The short of the matter is that plaintiff failed to establish that the mastic is plastic. Hence, we need not reach the question of whether it is the mastic alone which imparts the essential character to the subject merchandise, as contended by plaintiff, or whether the essential character is imparted by both the mastic and polyester core, as argued by defendant.

In summary, inasmuch as plaintiff has failed to prove that the imported merchandise is “wholly or almost wholly” of plastics, its claim under item 771.42 TSUS, is overruled.

Accordingly, the action is dismissed.

Plaintiff in its complaint has alternatively claimed that the merchandise is classifiable under item 521.11, TSUS, or under item 523.91, TSUS. However, since plaintiff has not pursued either of its alternative claims, at the trial or in its brief, they are deemed abandoned and are dismissed. Cf. E. R. Squibb & Sons, Inc. v. United States, 75 Cust. Ct. 193, C.R.D. 757, 432 F. Supp. 1354 (1975).

At the trial, plaintiff and defendant each presented the testimony of three witnesses. Additionally, sixteen exhibits and the official entry papers were received in evidence on behalf of plaintiff, while twelve exhibits were submitted on behalf of defendant.

Cf. A.N. Deringer, Inc. v. United States, 66 Cust. Ct. 378, C.D. 4218 (1971).

While polypropylene is concededly a plastics material, plaintiff does not contend that the essential character of the Paralon material (waterproofing) is imparted by the polypropylene modifier alone.
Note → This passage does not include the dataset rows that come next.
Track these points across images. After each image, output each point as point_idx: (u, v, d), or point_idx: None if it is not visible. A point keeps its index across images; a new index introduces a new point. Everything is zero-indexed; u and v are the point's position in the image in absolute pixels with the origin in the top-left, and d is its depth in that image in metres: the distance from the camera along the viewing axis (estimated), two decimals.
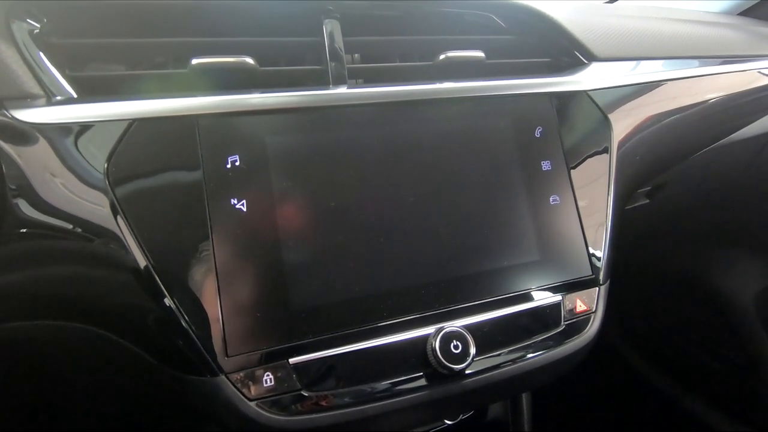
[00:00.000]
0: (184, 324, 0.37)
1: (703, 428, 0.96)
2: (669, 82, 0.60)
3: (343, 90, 0.46)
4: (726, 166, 0.77)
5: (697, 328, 0.98)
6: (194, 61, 0.43)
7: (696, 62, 0.65)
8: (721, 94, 0.65)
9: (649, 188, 0.71)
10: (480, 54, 0.53)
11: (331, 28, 0.48)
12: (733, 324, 0.90)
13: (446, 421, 0.66)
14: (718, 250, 0.92)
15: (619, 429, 1.08)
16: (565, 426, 1.07)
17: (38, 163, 0.37)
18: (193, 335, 0.37)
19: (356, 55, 0.52)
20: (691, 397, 1.00)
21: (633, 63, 0.61)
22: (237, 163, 0.40)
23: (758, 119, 0.72)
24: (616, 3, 0.86)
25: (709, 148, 0.70)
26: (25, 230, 0.37)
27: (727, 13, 0.90)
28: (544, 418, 0.79)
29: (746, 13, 0.89)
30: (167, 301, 0.37)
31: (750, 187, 0.81)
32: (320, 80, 0.48)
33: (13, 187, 0.37)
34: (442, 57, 0.52)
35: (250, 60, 0.44)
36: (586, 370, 0.56)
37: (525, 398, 0.69)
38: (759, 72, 0.69)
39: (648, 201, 0.73)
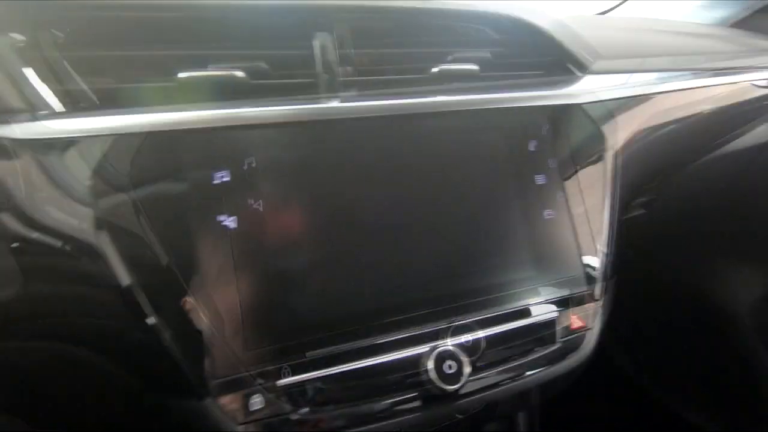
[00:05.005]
0: (169, 347, 0.36)
1: None
2: (662, 95, 0.60)
3: (335, 104, 0.45)
4: (719, 177, 0.77)
5: (696, 339, 0.98)
6: (182, 75, 0.42)
7: (689, 74, 0.65)
8: (714, 106, 0.65)
9: (644, 199, 0.71)
10: (474, 67, 0.53)
11: (323, 40, 0.48)
12: (730, 335, 0.90)
13: None
14: (713, 260, 0.92)
15: None
16: None
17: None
18: (179, 359, 0.36)
19: (349, 67, 0.51)
20: (690, 409, 0.99)
21: (626, 76, 0.60)
22: (225, 179, 0.39)
23: (751, 130, 0.73)
24: (608, 15, 0.87)
25: (704, 158, 0.70)
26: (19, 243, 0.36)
27: (719, 24, 0.90)
28: None
29: (738, 24, 0.89)
30: (150, 321, 0.36)
31: (743, 197, 0.81)
32: (313, 92, 0.47)
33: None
34: (435, 70, 0.51)
35: (240, 73, 0.44)
36: (584, 382, 0.55)
37: (521, 415, 0.68)
38: (751, 84, 0.69)
39: (644, 211, 0.72)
Cf. Marshall Co. v. United States, 67 Cust. Ct. 316, C.D. 4291, 334 F. Supp. 643 (1971)/On the contrary, plaintiff concedes (brief, 20) that any ancillary characteristics, such as flexibility or ease of application, "may go to the superiority of that particular product, but not to the one indispensable characteristic for which the subject merchandise is applied and utilized, waterproofing".

Headnote 5 in Schedule 3 reads:

For the purposes of parts 5, 6, and 7 of this schedule and parts 1 (except subpart A), 4, and 12 of schedule 7, in determining the classification of any article which is wholly or in part of a fabric coated or filled, or laminated, with nontransparent rubber or plastics (which fabric is provided for in part 4C of this schedule), the fabric shall be regarded not as a textile material but as being wholly of rubber or plastics to the extent that (as used in the article) the nontransparent rubber or plastics forms either the outer surface of such article or the only exposed surface of such fabric.